Bush to lie in state at Capitol, be laid to rest at Texas A&M
After the family of former President George H.W. Bush announced his death Friday night, the tributes and condolences began pouring in.
Within hours, students at the Bush School of Government and Public Service at Texas A&M University in College Station came together — somewhat instinctually, according to the school newspaper The Battalion — for an on-campus candlelight vigil in his honor.
By Saturday, more formal funeral arrangements for the 41st president were taking shape.
Bush, who died at home in Houston, will soon be taken to Washington. President Donald Trump, speaking Saturday from the G-20 summit meeting in Buenos Aires, Argentina, said the plane known as Air Force One when the president is aboard will transport Bush’s coffin. Trump said it was “a special tribute that he deserves very much.”
Republican and Democratic leaders of the Senate and the House of Representatives announced that a bicameral arrival ceremony for Bush will be held at 5 p.m. Monday at the U.S. Capitol in Washington.

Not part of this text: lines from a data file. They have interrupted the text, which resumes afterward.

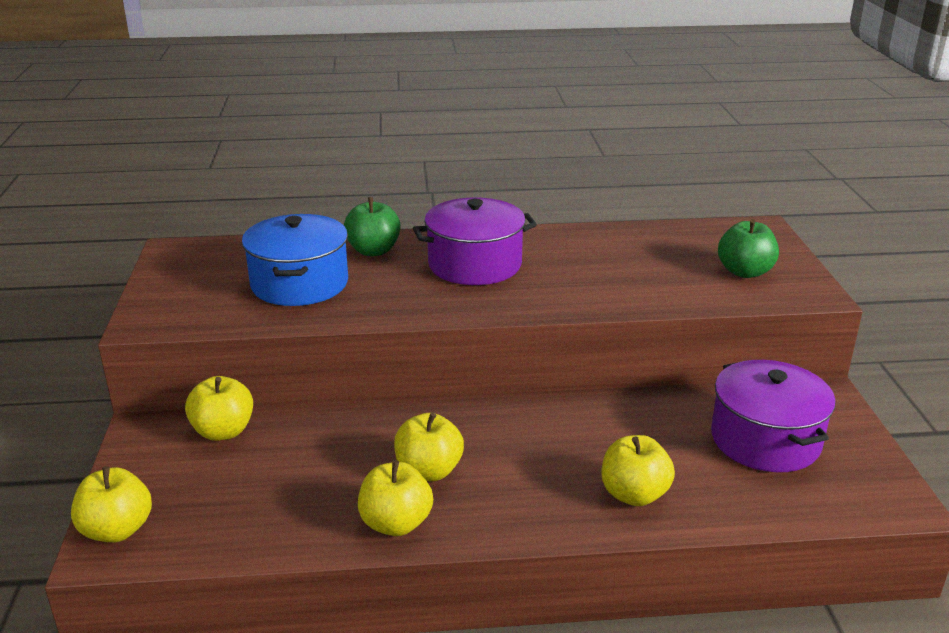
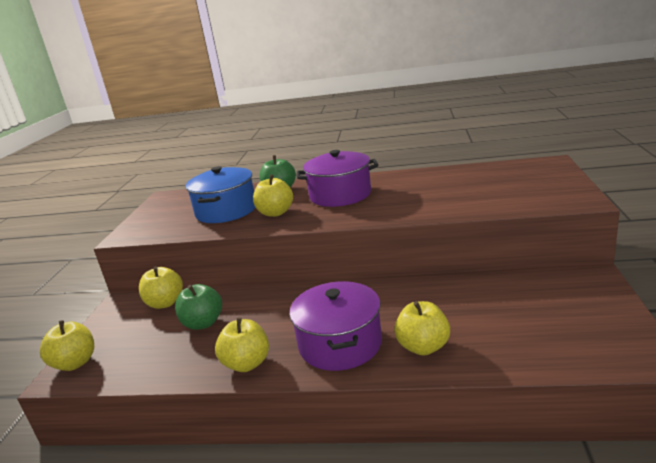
camera: 15 degrees right, 5 degrees down
yellow apple [394,412,464,481] -> yellow apple moved to [253,175,293,217]
purple pot [711,360,836,472] -> purple pot moved to [289,281,382,371]
green apple [718,219,779,278] -> green apple moved to [175,284,222,330]

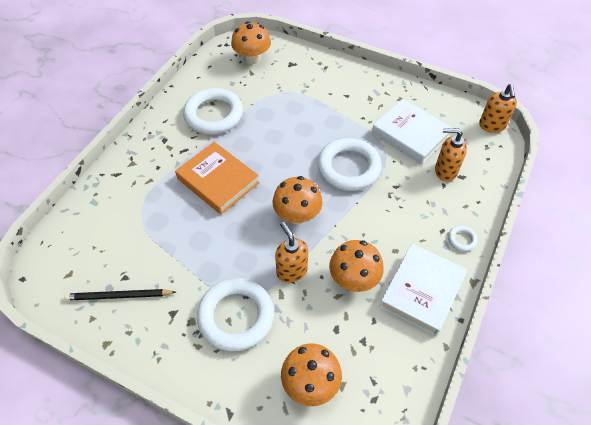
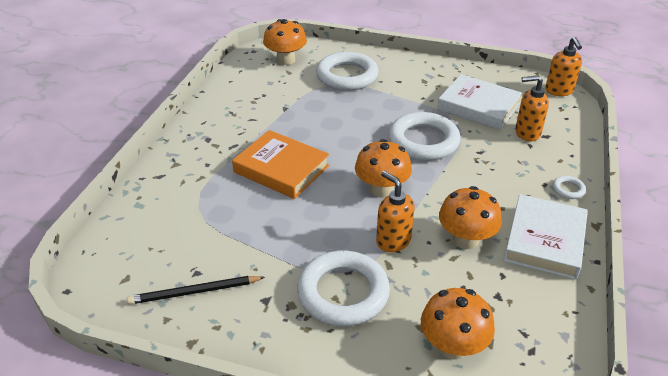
camera: 10 degrees left, 15 degrees down
white ring [183,88,243,135] -> white ring moved to [316,52,379,91]

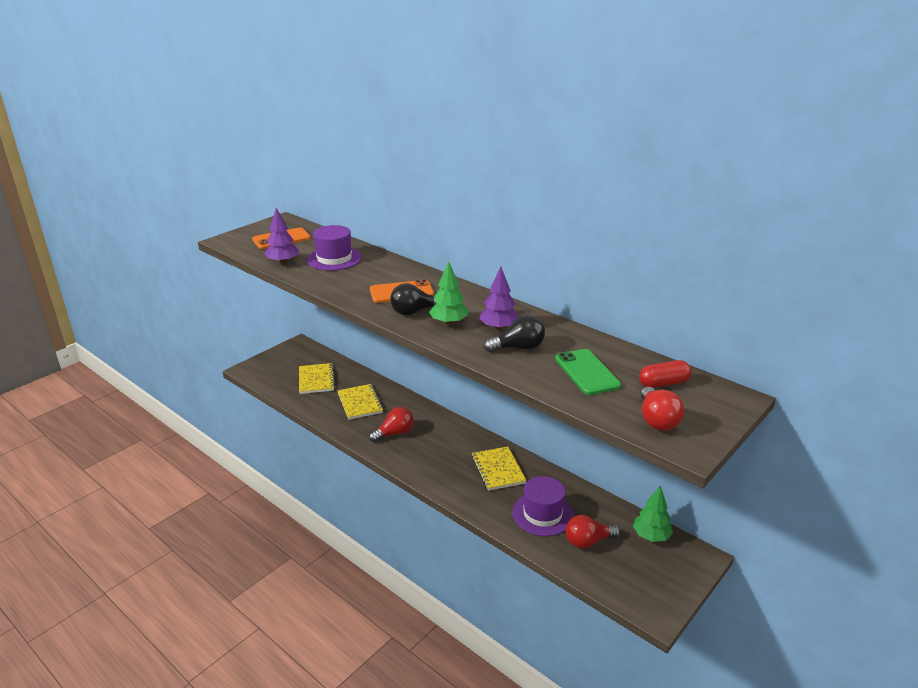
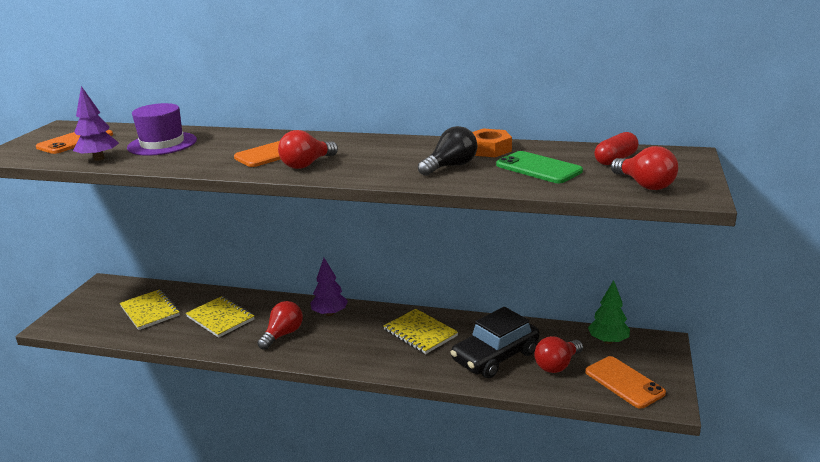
camera: 25 degrees left, 5 degrees down
black light bulb [390,283,436,316] -> red light bulb [278,130,338,169]
green tree [429,261,468,325] -> none
purple tree [479,266,519,331] -> purple tree moved to [310,258,348,316]
purple hat [512,476,574,536] -> black car [451,307,540,378]
none -> orange nut [472,128,512,157]
none -> orange phone [585,356,666,409]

Bush will lie in state in the Rotunda with his coffin on display for public viewing until Wednesday morning. He will be the 11th president to lie in state there; others include Gerald R. Ford in 2006 and 2007 and Ronald Reagan in 2004. The most recent official to lie in state was Sen. John McCain, R-Ariz., on Aug. 31.
Bush will also be honored with a state funeral at the National Cathedral in Washington. The White House confirmed that Trump will attend.
Members of the Bush family and officials from the Joint Task Force for the National Capital Region are still determining the final schedule for the funeral at the cathedral.
“This state funeral is a culmination of years of planning and rehearsal to ensure the support the military renders President Bush is nothing less than a first-class tribute,” Maj. Gen. Michael L. Howard, the task force’s commanding general, said in a statement Saturday. On Thursday, Bush will
be laid to rest on the grounds of his presidential library and museum at Texas A&M University. He will be buried in a family plot behind the library alongside his wife, Barbara, who died in April after 73 years of marriage; and a daughter, Robin, who died at age 3 in 1953, according to a statement from the university.